Em relação a esse ponto, importante lembrar que, em abril deste ano, o ex-Presidente dos EUA, Donald Trump, atual candidato a retornar à Casa Branca, afirmou que sua equipe econômica está avaliando formas, penalidades e sanções de impedir ativamente que países usem outras moedas além do dólar em suas transações globais. Algo que a Bolívia está fazendo e que pode servir de modelos para demais economias latino-americanas. Outro ponto para os EUA manterem em constante funcionamento seus instrumentos de smart power na região.

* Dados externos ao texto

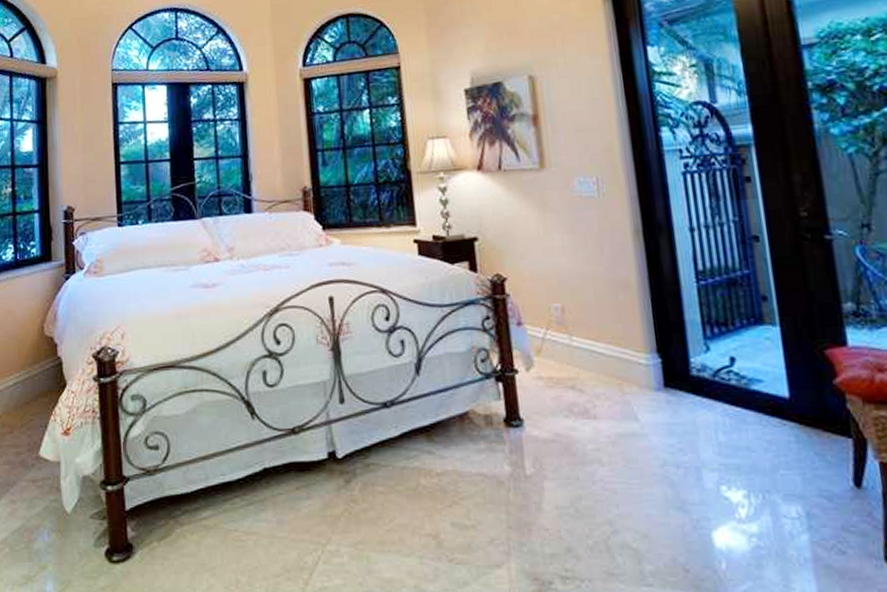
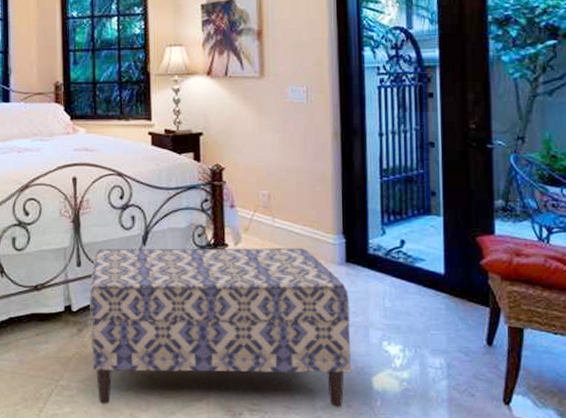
bench: none [356,371,684,573] -> present [89,248,351,407]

Então, sim! É possível acreditar que os EUA tramaram, mais uma vez, contra um governo democraticamente eleito para seu benefício econômico. Estão atuando de forma a desestabilizar, a desinformar e a fragmentar a sociedade boliviana, gerando conflitos éticos, religiosos, regionais, além de reorganizar as forças intra-classe ou as coalizões extra-classe. Exploram os conflitos territoriais entre Meia-Lua vs Altiplano, os étnicos entre povos originários vs criollos e mestiços, os cristãos (católicos e evangélicos) vs devotos do sagrado-espiritual andino, os de classe social entre classe média tradicional vs nova classe média dos povos originários, sobretudo de aymará, as disputas políticas entre partidos e intra correntes partidárias, etc.

O próprio partido do Presidente Arce, MAS-IPSP, é vítima disso. Hoje, o partido está dividido entre os seus apoiadores e os do ex-Presidente Evo Morales, refletindo um cenário complexo de disputas internas exacerbadas por interferências externas. A América Latina, especialmente seus governos que buscam autonomia econômica e desenvolvimento independente como o boliviano, não pode deixar de compreender a dinâmica da guerra híbrida e do neogolpismo na região. Não pode se envolver e cair no seu jogo.

*Isaías Albertin de Moraes, economista, é doutor em Ciências Sociais e professor visitante do Centro de Engenharia, Modelagem e Ciências Sociais Aplicadas (CECS) da UFABC.